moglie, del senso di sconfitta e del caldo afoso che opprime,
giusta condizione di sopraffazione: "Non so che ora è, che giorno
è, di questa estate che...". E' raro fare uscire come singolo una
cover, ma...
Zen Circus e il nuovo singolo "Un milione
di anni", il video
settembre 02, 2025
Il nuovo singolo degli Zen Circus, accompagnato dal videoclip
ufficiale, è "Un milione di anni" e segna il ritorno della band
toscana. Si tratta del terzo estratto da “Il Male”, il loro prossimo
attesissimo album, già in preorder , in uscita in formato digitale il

——

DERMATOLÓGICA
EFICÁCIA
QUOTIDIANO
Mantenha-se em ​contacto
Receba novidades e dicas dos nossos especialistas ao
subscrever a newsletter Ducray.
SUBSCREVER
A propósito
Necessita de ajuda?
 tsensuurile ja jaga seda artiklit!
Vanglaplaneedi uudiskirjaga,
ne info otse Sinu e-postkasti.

——

§ **DIRECTIONS**
Output everything from the line containing "moglie, del senso" down to the line containing "settembre 02, 2025" as a JSON list of strings, one string per line, omitting blank lines.

§ **TASK RESPONSE**
[
  "moglie, del senso di sconfitta e del caldo afoso che opprime,",
  "giusta condizione di sopraffazione: \"Non so che ora è, che giorno",
  "è, di questa estate che...\". E' raro fare uscire come singolo una",
  "cover, ma...",
  "Zen Circus e il nuovo singolo \"Un milione",
  "di anni\", il video",
  "settembre 02, 2025"
]